[Task to carry out]
Copy all the records word for word, apart from any pictures.

[Stored data]
- Opening Delimiter -

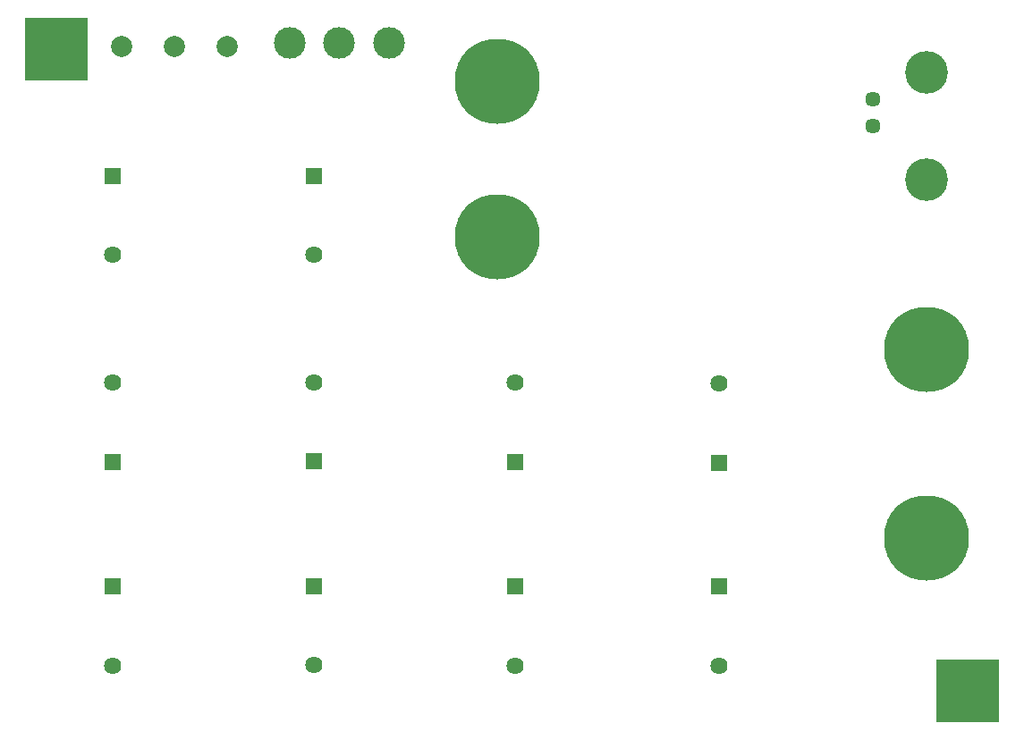
<source format=gbs>
G04*
G04 #@! TF.GenerationSoftware,Altium Limited,Altium Designer,19.0.6 (157)*
G04*
G04 Layer_Color=5220458*
%FSLAX25Y25*%
%MOIN*%
G70*
G01*
G75*
%ADD39C,0.07882*%
%ADD40R,0.06400X0.06400*%
%ADD41C,0.06400*%
%ADD42C,0.11819*%
%ADD43C,0.31696*%
%ADD44R,0.23630X0.23630*%
%ADD45C,0.05700*%
%ADD46C,0.15948*%
D39*
X83465Y256693D02*
D03*
X63779D02*
D03*
X44094D02*
D03*
D40*
X115878Y208520D02*
D03*
X266878Y101492D02*
D03*
X190878Y101965D02*
D03*
X115878Y101992D02*
D03*
X40878Y101965D02*
D03*
Y208520D02*
D03*
Y55492D02*
D03*
X115878Y55520D02*
D03*
X190878Y55492D02*
D03*
X266878D02*
D03*
D41*
X115878Y178992D02*
D03*
X266878Y131020D02*
D03*
X190878Y131492D02*
D03*
X115878Y131520D02*
D03*
X40878Y131492D02*
D03*
Y178992D02*
D03*
Y25965D02*
D03*
X115878Y25992D02*
D03*
X190878Y25965D02*
D03*
X266878D02*
D03*
D42*
X106693Y258268D02*
D03*
X125197D02*
D03*
X143701D02*
D03*
D43*
X184252Y243701D02*
D03*
Y185827D02*
D03*
X344094Y73622D02*
D03*
Y143701D02*
D03*
D44*
X359449Y16535D02*
D03*
X19685Y255906D02*
D03*
D45*
X324095Y227244D02*
D03*
Y237244D02*
D03*
D46*
X344094Y247244D02*
D03*
Y207244D02*
D03*
M02*

</source>
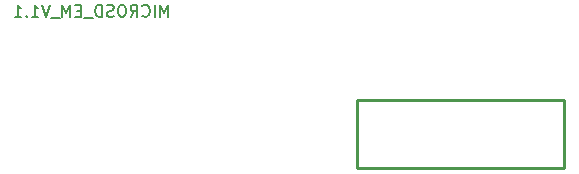
<source format=gbo>
%TF.GenerationSoftware,KiCad,Pcbnew,(6.0.1)*%
%TF.CreationDate,2022-03-04T18:54:33+03:00*%
%TF.ProjectId,MICROSD_EM_V1.1,4d494352-4f53-4445-9f45-4d5f56312e31,rev?*%
%TF.SameCoordinates,Original*%
%TF.FileFunction,Legend,Bot*%
%TF.FilePolarity,Positive*%
%FSLAX46Y46*%
G04 Gerber Fmt 4.6, Leading zero omitted, Abs format (unit mm)*
G04 Created by KiCad (PCBNEW (6.0.1)) date 2022-03-04 18:54:33*
%MOMM*%
%LPD*%
G01*
G04 APERTURE LIST*
%ADD10C,0.150000*%
%ADD11C,0.254000*%
G04 APERTURE END LIST*
D10*
X111976190Y-130602380D02*
X111976190Y-129602380D01*
X111642857Y-130316666D01*
X111309523Y-129602380D01*
X111309523Y-130602380D01*
X110833333Y-130602380D02*
X110833333Y-129602380D01*
X109785714Y-130507142D02*
X109833333Y-130554761D01*
X109976190Y-130602380D01*
X110071428Y-130602380D01*
X110214285Y-130554761D01*
X110309523Y-130459523D01*
X110357142Y-130364285D01*
X110404761Y-130173809D01*
X110404761Y-130030952D01*
X110357142Y-129840476D01*
X110309523Y-129745238D01*
X110214285Y-129650000D01*
X110071428Y-129602380D01*
X109976190Y-129602380D01*
X109833333Y-129650000D01*
X109785714Y-129697619D01*
X108785714Y-130602380D02*
X109119047Y-130126190D01*
X109357142Y-130602380D02*
X109357142Y-129602380D01*
X108976190Y-129602380D01*
X108880952Y-129650000D01*
X108833333Y-129697619D01*
X108785714Y-129792857D01*
X108785714Y-129935714D01*
X108833333Y-130030952D01*
X108880952Y-130078571D01*
X108976190Y-130126190D01*
X109357142Y-130126190D01*
X108166666Y-129602380D02*
X107976190Y-129602380D01*
X107880952Y-129650000D01*
X107785714Y-129745238D01*
X107738095Y-129935714D01*
X107738095Y-130269047D01*
X107785714Y-130459523D01*
X107880952Y-130554761D01*
X107976190Y-130602380D01*
X108166666Y-130602380D01*
X108261904Y-130554761D01*
X108357142Y-130459523D01*
X108404761Y-130269047D01*
X108404761Y-129935714D01*
X108357142Y-129745238D01*
X108261904Y-129650000D01*
X108166666Y-129602380D01*
X107357142Y-130554761D02*
X107214285Y-130602380D01*
X106976190Y-130602380D01*
X106880952Y-130554761D01*
X106833333Y-130507142D01*
X106785714Y-130411904D01*
X106785714Y-130316666D01*
X106833333Y-130221428D01*
X106880952Y-130173809D01*
X106976190Y-130126190D01*
X107166666Y-130078571D01*
X107261904Y-130030952D01*
X107309523Y-129983333D01*
X107357142Y-129888095D01*
X107357142Y-129792857D01*
X107309523Y-129697619D01*
X107261904Y-129650000D01*
X107166666Y-129602380D01*
X106928571Y-129602380D01*
X106785714Y-129650000D01*
X106357142Y-130602380D02*
X106357142Y-129602380D01*
X106119047Y-129602380D01*
X105976190Y-129650000D01*
X105880952Y-129745238D01*
X105833333Y-129840476D01*
X105785714Y-130030952D01*
X105785714Y-130173809D01*
X105833333Y-130364285D01*
X105880952Y-130459523D01*
X105976190Y-130554761D01*
X106119047Y-130602380D01*
X106357142Y-130602380D01*
X105595238Y-130697619D02*
X104833333Y-130697619D01*
X104595238Y-130078571D02*
X104261904Y-130078571D01*
X104119047Y-130602380D02*
X104595238Y-130602380D01*
X104595238Y-129602380D01*
X104119047Y-129602380D01*
X103690476Y-130602380D02*
X103690476Y-129602380D01*
X103357142Y-130316666D01*
X103023809Y-129602380D01*
X103023809Y-130602380D01*
X102785714Y-130697619D02*
X102023809Y-130697619D01*
X101928571Y-129602380D02*
X101595238Y-130602380D01*
X101261904Y-129602380D01*
X100404761Y-130602380D02*
X100976190Y-130602380D01*
X100690476Y-130602380D02*
X100690476Y-129602380D01*
X100785714Y-129745238D01*
X100880952Y-129840476D01*
X100976190Y-129888095D01*
X99976190Y-130507142D02*
X99928571Y-130554761D01*
X99976190Y-130602380D01*
X100023809Y-130554761D01*
X99976190Y-130507142D01*
X99976190Y-130602380D01*
X98976190Y-130602380D02*
X99547619Y-130602380D01*
X99261904Y-130602380D02*
X99261904Y-129602380D01*
X99357142Y-129745238D01*
X99452380Y-129840476D01*
X99547619Y-129888095D01*
D11*
%TO.C,J5*%
X128000005Y-137638520D02*
X128000005Y-143438509D01*
X128000005Y-137638520D02*
X145499995Y-137638520D01*
X145499995Y-137638520D02*
X145499995Y-143438509D01*
X128000005Y-143438509D02*
X145499995Y-143438509D01*
%TD*%
M02*

</source>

- Closing Delimiter -

[Finished task]
<source format=gbs>
G04*
G04 #@! TF.GenerationSoftware,Altium Limited,Altium Designer,19.0.6 (157)*
G04*
G04 Layer_Color=5220458*
%FSLAX25Y25*%
%MOIN*%
G70*
G01*
G75*
%ADD39C,0.07882*%
%ADD40R,0.06400X0.06400*%
%ADD41C,0.06400*%
%ADD42C,0.11819*%
%ADD43C,0.31696*%
%ADD44R,0.23630X0.23630*%
%ADD45C,0.05700*%
%ADD46C,0.15948*%
D39*
X83465Y256693D02*
D03*
X63779D02*
D03*
X44094D02*
D03*
D40*
X115878Y208520D02*
D03*
X266878Y101492D02*
D03*
X190878Y101965D02*
D03*
X115878Y101992D02*
D03*
X40878Y101965D02*
D03*
Y208520D02*
D03*
Y55492D02*
D03*
X115878Y55520D02*
D03*
X190878Y55492D02*
D03*
X266878D02*
D03*
D41*
X115878Y178992D02*
D03*
X266878Y131020D02*
D03*
X190878Y131492D02*
D03*
X115878Y131520D02*
D03*
X40878Y131492D02*
D03*
Y178992D02*
D03*
Y25965D02*
D03*
X115878Y25992D02*
D03*
X190878Y25965D02*
D03*
X266878D02*
D03*
D42*
X106693Y258268D02*
D03*
X125197D02*
D03*
X143701D02*
D03*
D43*
X184252Y243701D02*
D03*
Y185827D02*
D03*
X344094Y73622D02*
D03*
Y143701D02*
D03*
D44*
X359449Y16535D02*
D03*
X19685Y255906D02*
D03*
D45*
X324095Y227244D02*
D03*
Y237244D02*
D03*
D46*
X344094Y247244D02*
D03*
Y207244D02*
D03*
M02*

</source>
<source format=gbo>
%TF.GenerationSoftware,KiCad,Pcbnew,(6.0.1)*%
%TF.CreationDate,2022-03-04T18:54:33+03:00*%
%TF.ProjectId,MICROSD_EM_V1.1,4d494352-4f53-4445-9f45-4d5f56312e31,rev?*%
%TF.SameCoordinates,Original*%
%TF.FileFunction,Legend,Bot*%
%TF.FilePolarity,Positive*%
%FSLAX46Y46*%
G04 Gerber Fmt 4.6, Leading zero omitted, Abs format (unit mm)*
G04 Created by KiCad (PCBNEW (6.0.1)) date 2022-03-04 18:54:33*
%MOMM*%
%LPD*%
G01*
G04 APERTURE LIST*
%ADD10C,0.150000*%
%ADD11C,0.254000*%
G04 APERTURE END LIST*
D10*
X111976190Y-130602380D02*
X111976190Y-129602380D01*
X111642857Y-130316666D01*
X111309523Y-129602380D01*
X111309523Y-130602380D01*
X110833333Y-130602380D02*
X110833333Y-129602380D01*
X109785714Y-130507142D02*
X109833333Y-130554761D01*
X109976190Y-130602380D01*
X110071428Y-130602380D01*
X110214285Y-130554761D01*
X110309523Y-130459523D01*
X110357142Y-130364285D01*
X110404761Y-130173809D01*
X110404761Y-130030952D01*
X110357142Y-129840476D01*
X110309523Y-129745238D01*
X110214285Y-129650000D01*
X110071428Y-129602380D01*
X109976190Y-129602380D01*
X109833333Y-129650000D01*
X109785714Y-129697619D01*
X108785714Y-130602380D02*
X109119047Y-130126190D01*
X109357142Y-130602380D02*
X109357142Y-129602380D01*
X108976190Y-129602380D01*
X108880952Y-129650000D01*
X108833333Y-129697619D01*
X108785714Y-129792857D01*
X108785714Y-129935714D01*
X108833333Y-130030952D01*
X108880952Y-130078571D01*
X108976190Y-130126190D01*
X109357142Y-130126190D01*
X108166666Y-129602380D02*
X107976190Y-129602380D01*
X107880952Y-129650000D01*
X107785714Y-129745238D01*
X107738095Y-129935714D01*
X107738095Y-130269047D01*
X107785714Y-130459523D01*
X107880952Y-130554761D01*
X107976190Y-130602380D01*
X108166666Y-130602380D01*
X108261904Y-130554761D01*
X108357142Y-130459523D01*
X108404761Y-130269047D01*
X108404761Y-129935714D01*
X108357142Y-129745238D01*
X108261904Y-129650000D01*
X108166666Y-129602380D01*
X107357142Y-130554761D02*
X107214285Y-130602380D01*
X106976190Y-130602380D01*
X106880952Y-130554761D01*
X106833333Y-130507142D01*
X106785714Y-130411904D01*
X106785714Y-130316666D01*
X106833333Y-130221428D01*
X106880952Y-130173809D01*
X106976190Y-130126190D01*
X107166666Y-130078571D01*
X107261904Y-130030952D01*
X107309523Y-129983333D01*
X107357142Y-129888095D01*
X107357142Y-129792857D01*
X107309523Y-129697619D01*
X107261904Y-129650000D01*
X107166666Y-129602380D01*
X106928571Y-129602380D01*
X106785714Y-129650000D01*
X106357142Y-130602380D02*
X106357142Y-129602380D01*
X106119047Y-129602380D01*
X105976190Y-129650000D01*
X105880952Y-129745238D01*
X105833333Y-129840476D01*
X105785714Y-130030952D01*
X105785714Y-130173809D01*
X105833333Y-130364285D01*
X105880952Y-130459523D01*
X105976190Y-130554761D01*
X106119047Y-130602380D01*
X106357142Y-130602380D01*
X105595238Y-130697619D02*
X104833333Y-130697619D01*
X104595238Y-130078571D02*
X104261904Y-130078571D01*
X104119047Y-130602380D02*
X104595238Y-130602380D01*
X104595238Y-129602380D01*
X104119047Y-129602380D01*
X103690476Y-130602380D02*
X103690476Y-129602380D01*
X103357142Y-130316666D01*
X103023809Y-129602380D01*
X103023809Y-130602380D01*
X102785714Y-130697619D02*
X102023809Y-130697619D01*
X101928571Y-129602380D02*
X101595238Y-130602380D01*
X101261904Y-129602380D01*
X100404761Y-130602380D02*
X100976190Y-130602380D01*
X100690476Y-130602380D02*
X100690476Y-129602380D01*
X100785714Y-129745238D01*
X100880952Y-129840476D01*
X100976190Y-129888095D01*
X99976190Y-130507142D02*
X99928571Y-130554761D01*
X99976190Y-130602380D01*
X100023809Y-130554761D01*
X99976190Y-130507142D01*
X99976190Y-130602380D01*
X98976190Y-130602380D02*
X99547619Y-130602380D01*
X99261904Y-130602380D02*
X99261904Y-129602380D01*
X99357142Y-129745238D01*
X99452380Y-129840476D01*
X99547619Y-129888095D01*
D11*
%TO.C,J5*%
X128000005Y-137638520D02*
X128000005Y-143438509D01*
X128000005Y-137638520D02*
X145499995Y-137638520D01*
X145499995Y-137638520D02*
X145499995Y-143438509D01*
X128000005Y-143438509D02*
X145499995Y-143438509D01*
%TD*%
M02*

</source>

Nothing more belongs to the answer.